Zeek Earl + Chris Caldwell

You are reading a post from 25 New Faces of 2014

The cool lines, polished surfaces, and antiseptic environments found in much futuristic science fiction — these are nowhere to be found in the defiantly tactile, speculative work of Seattle-based filmmakers Zeek Earl and Chris Caldwell. In just two short films they’ve established a hauntingly eerie, character-based sensibility in which fantastic fiction is grounded first and foremost in the natural world. “We live in the Pacific Northwest,” Caldwell says, “and we love to be outside. The environment here is a big inspiration to us, and that carries through into the work.”

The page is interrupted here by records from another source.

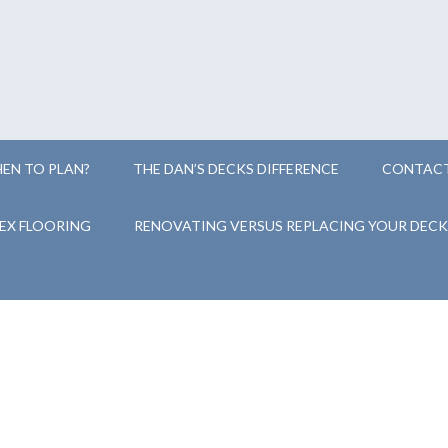
EN TO PLAN?
THE DAN’S DECKS DIFFERENCE
CONTACT
EX FLOORING
RENOVATING VERSUS REPLACING YOUR DECK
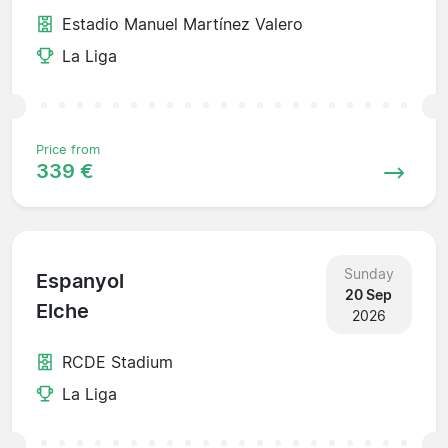
Estadio Manuel Martínez Valero
La Liga
Price from
339 €
Sunday
Espanyol
20 Sep
Elche
2026
RCDE Stadium
La Liga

Meeting when they both studied writing at Seattle Pacific University, Earl and Caldwell quickly worked out a collaborative dynamic. Says Earl, “I’m more visual, Chris is more verbal, and we overlap on pretty much everything.” “It’s an ever-evolving partnership,” Caldwell adds. “We’re in each other’s shit all the time.” Their first collaboration, however, was not a film but a commercial production company, Shep Films. “Our goal from the get-go was to create an apparatus by which we could do our own projects,” Earl explains. “When we have an idea, the barriers are much less. We have cameras and connections and can play around. We don’t have to wait for approval.”

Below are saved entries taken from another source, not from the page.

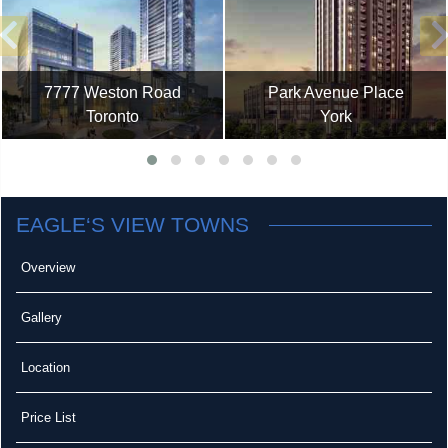
7777 Weston Road
Park Avenue Place
Toronto
York
EAGLE‘S VIEW TOWNS
Overview
Gallery
Location
Price List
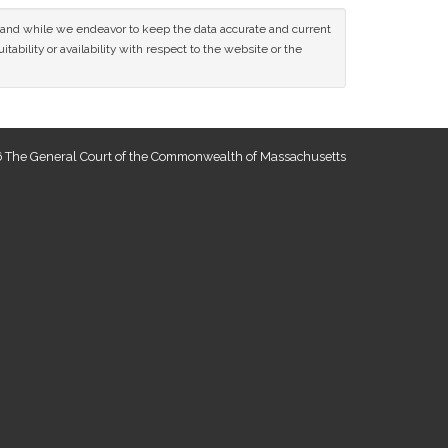
ce and while we endeavor to keep the data accurate and current
tability or availability with respect to the website or the
 The General Court of the Commonwealth of Massachusetts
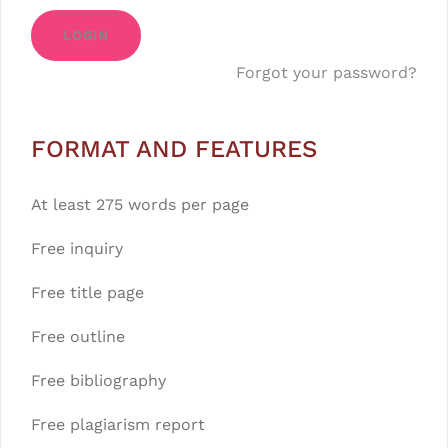
LOGIN
Forgot your password?
FORMAT AND FEATURES
At least 275 words per page
Free inquiry
Free title page
Free outline
Free bibliography
Free plagiarism report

Earl and Caldwell‘s debut short, 2012’s Into the Pines, is a gorgeous journey into exterior and interior landscapes. A young woman, convinced she is being called by extraterrestrials, leaves a goodbye message to her mother and travels deep into the Olympic Mountains. Music, macro nature cinematography and a poetic, exalted voiceover combine to create a thrilling emotional narrative. Shot for just $3,000, the film premiered at SXSW and went on to a long festival run before appearing online — a process that taught the filmmakers a lesson. Wanting to develop their next short, 2014’s Prospect, into a feature, they decided they needed the online exposure as early as possible. So right after its SXSW premiere, they posted the film on Vimeo, targeting journalists who had written positively about In the Pines and then heading out to L.A. for meetings with a book of concept art under their arms.

Discussing Prospect — the short and the feature — Earl and Caldwell reference not only ’70s and ’80s sci-fi (“Star Wars and Blade Runner but on a gritty scale,” quips Earl), but also the work of Paul Thomas Anderson and the Coen Bros., particularly True Grit and No Country for Old Men. “It’s very Western-informed,” Caldwell says. “We have a young girl and her father on a toxic alien planet searching for valuable material. Something happens to the father, and the girl has to come into her own to survive.”

“It’s not a movie about magic technology,” Earl says “Tech doesn’t save you.” Appropriately, then, the filmmakers say they don’t want to over-rely on CGI. “We want to preserve our retro-futuristic sensibility with a very analog way of doing things,” Caldwell says. “Even our digital effects will have a commitment to texture.” — S.M.